• WHAT IS REQUIRED: Hand back all records exactly, pictures omitted.

PROVIDED INFORMATION section start

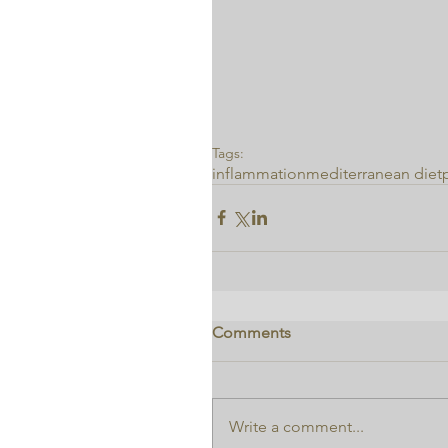
Tags:
inflammation
mediterranean diet
Comments
Write a comment...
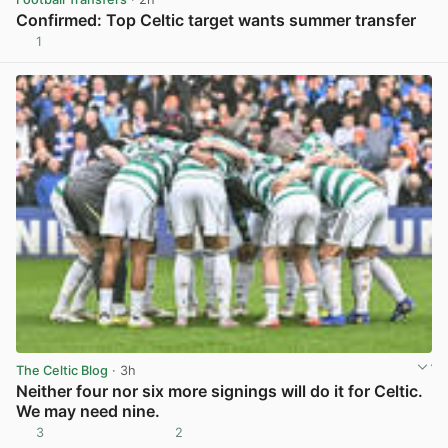
Confirmed: Top Celtic target wants summer transfer
1
View post in new tab
The Celtic Blog
· 3h
Neither four nor six more signings will do it for Celtic.
We may need nine.
3
2
View post in new tab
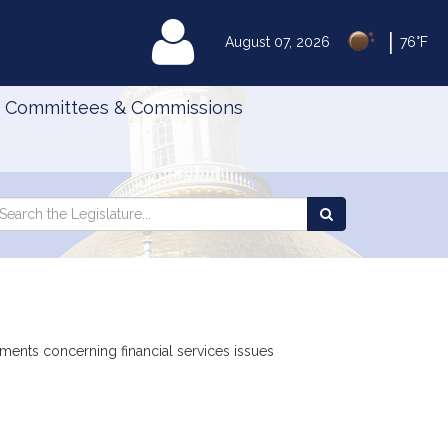
|
MyLegislature
August 07, 2026
76°F
Committees & Commissions
Search
arch
Search
e
the
gislature
Legislature
uments concerning financial services issues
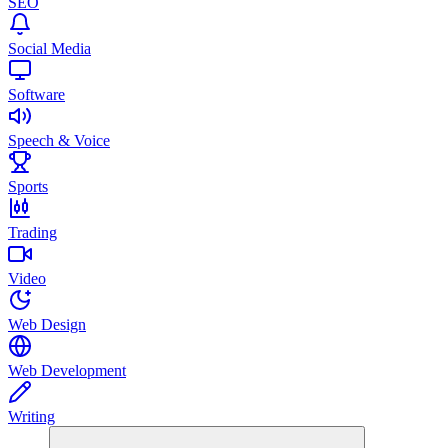
SEO
Social Media
Software
Speech & Voice
Sports
Trading
Video
Web Design
Web Development
Writing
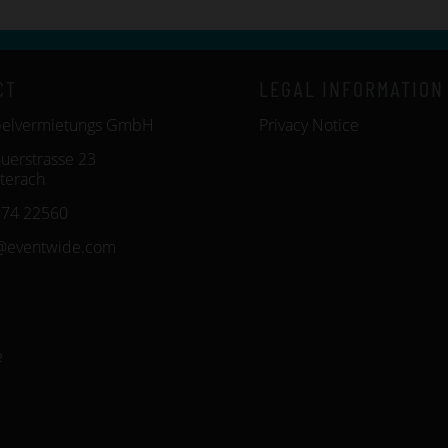
CT
LEGAL INFORMATION
belvermietungs GmbH
Privacy Notice
uerstrasse 23
terach
574 22560
@eventwide.com
e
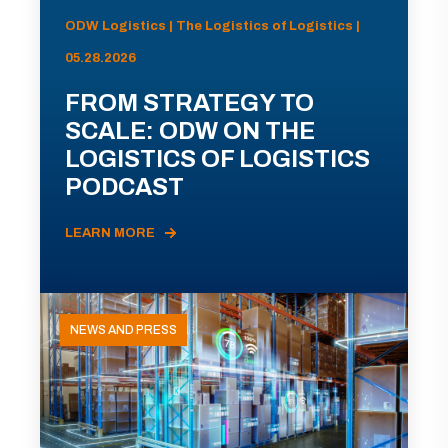
ODW Logistics | The Logistics of Logistics |
05.28.2026
FROM STRATEGY TO
SCALE: ODW ON THE
LOGISTICS OF LOGISTICS
PODCAST
LEARN MORE
NEWS AND PRESS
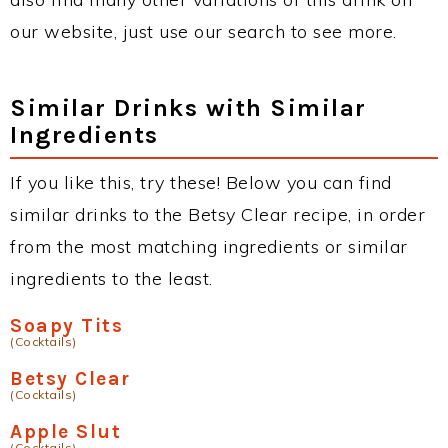
our website, just use our search to see more.
Similar Drinks with Similar
Ingredients
If you like this, try these! Below you can find
similar drinks to the Betsy Clear recipe, in order
from the most matching ingredients or similar
ingredients to the least.
Soapy Tits
(Cocktails)
Betsy Clear
(Cocktails)
Apple Slut
(Cocktails)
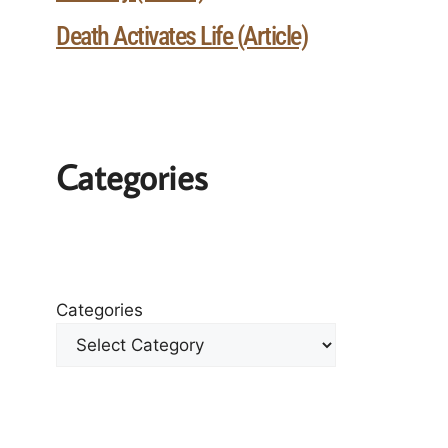
Death Activates Life (Article)
Categories
Categories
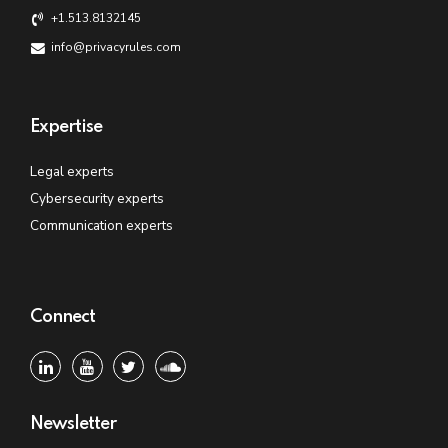
+1.513.8132145
info@privacyrules.com
Expertise
Legal experts
Cybersecurity experts
Communication experts
Connect
Newsletter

PROVIDED INFORMATION section end

• ANSWER:
Tags:
inflammation
mediterranean diet
Comments
Write a comment...
Confirmed: Top Celtic target wants summer transfer
1
View post in new tab
The Celtic Blog
· 3h
Neither four nor six more signings will do it for Celtic.
We may need nine.
3
2
View post in new tab
|
MyLegislature
August 07, 2026
76°F
Committees & Commissions
Search
arch
Search
e
the
gislature
Legislature
uments concerning financial services issues
SEO
Social Media
Software
Speech & Voice
Sports
Trading
Video
Web Design
Web Development
Writing
CT
LEGAL INFORMATION
belvermietungs GmbH
Privacy Notice
uerstrasse 23
terach
574 22560
@eventwide.com
e
ODW Logistics | The Logistics of Logistics |
05.28.2026
FROM STRATEGY TO
SCALE: ODW ON THE
LOGISTICS OF LOGISTICS
PODCAST
LEARN MORE
NEWS AND PRESS
our website, just use our search to see more.
Similar Drinks with Similar
Ingredients
If you like this, try these! Below you can find
similar drinks to the Betsy Clear recipe, in order
from the most matching ingredients or similar
ingredients to the least.
Soapy Tits
(Cocktails)
Betsy Clear
(Cocktails)
Apple Slut
(Cocktails)
Death Activates Life (Article)
Categories
Categories
+1.513.8132145
info@privacyrules.com
Expertise
Legal experts
Cybersecurity experts
Communication experts
Connect
Newsletter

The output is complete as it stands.